» **Provided data**:
Content starts

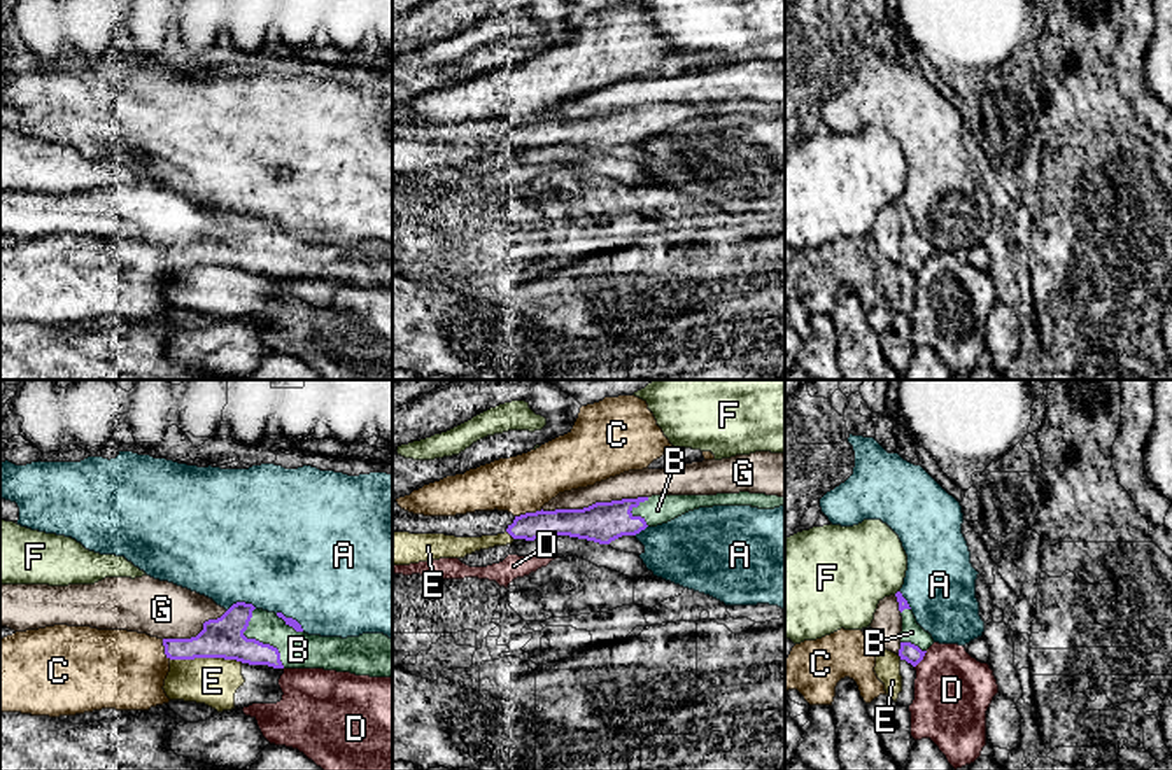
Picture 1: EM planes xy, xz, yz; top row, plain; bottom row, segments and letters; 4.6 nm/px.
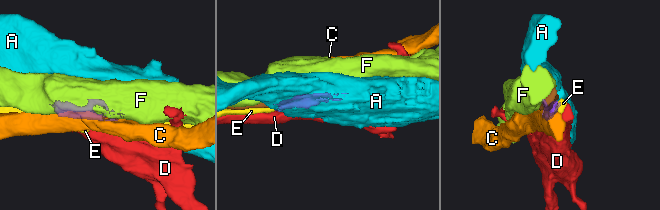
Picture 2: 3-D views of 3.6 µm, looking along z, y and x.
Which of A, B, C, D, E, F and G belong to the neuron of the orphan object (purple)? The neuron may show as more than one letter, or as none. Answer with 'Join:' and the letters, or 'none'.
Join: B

Content ends
Content starts

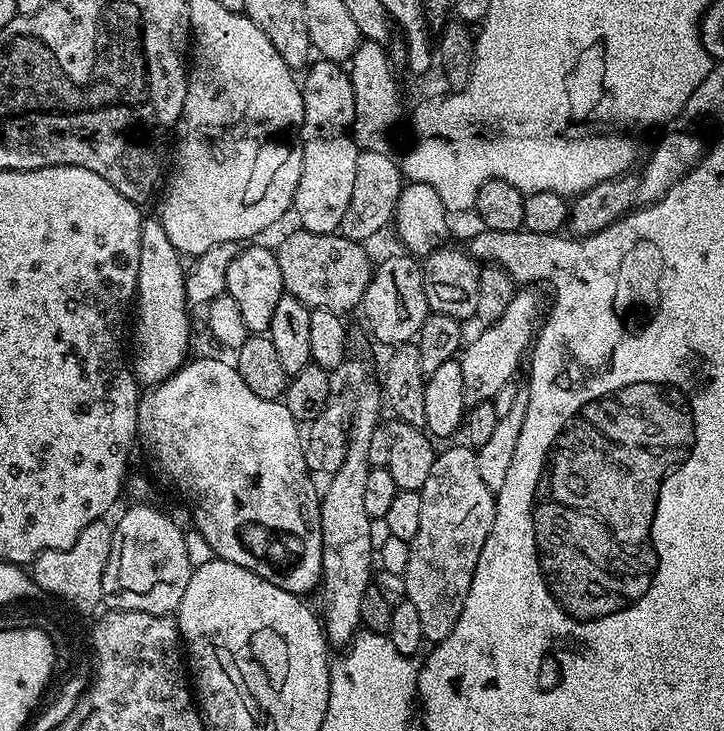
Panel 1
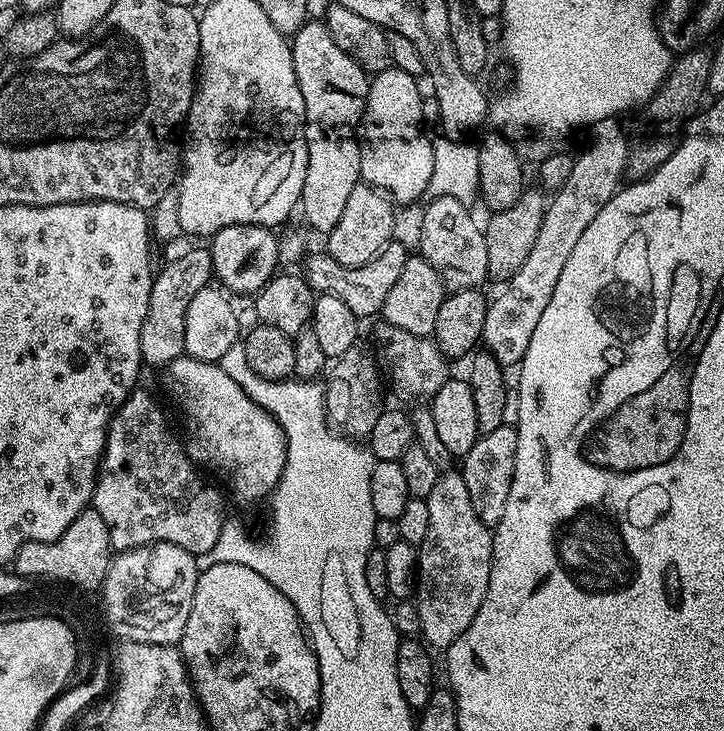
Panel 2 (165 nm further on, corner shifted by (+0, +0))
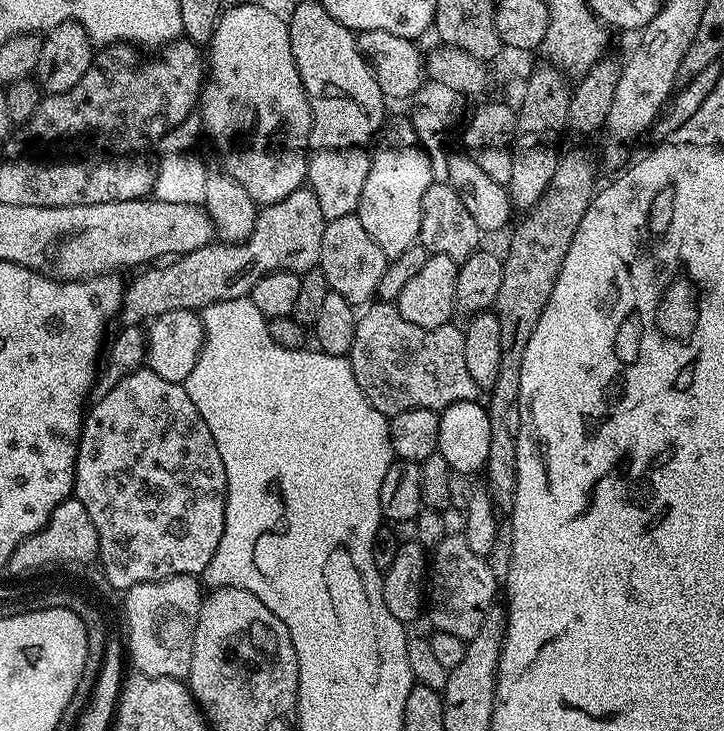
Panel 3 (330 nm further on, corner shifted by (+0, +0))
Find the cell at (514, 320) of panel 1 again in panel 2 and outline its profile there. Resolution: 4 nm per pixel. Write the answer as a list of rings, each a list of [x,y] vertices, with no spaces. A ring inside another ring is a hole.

Content ends

» **Problem to work on**: Skipping the pictures, print the lines in the listing above exactly as written, starting at the line with "Panel 2 (165" and ending at the line with "Find the cell", both included.

» **Reply**:
Panel 2 (165 nm further on, corner shifted by (+0, +0))
Panel 3 (330 nm further on, corner shifted by (+0, +0))
Find the cell at (514, 320) of panel 1 again in panel 2 and outline its profile there. Resolution: 4 nm per pixel. Write the answer as a list of rings, each a list of [x,y] vertices, with no spaces. A ring inside another ring is a hole.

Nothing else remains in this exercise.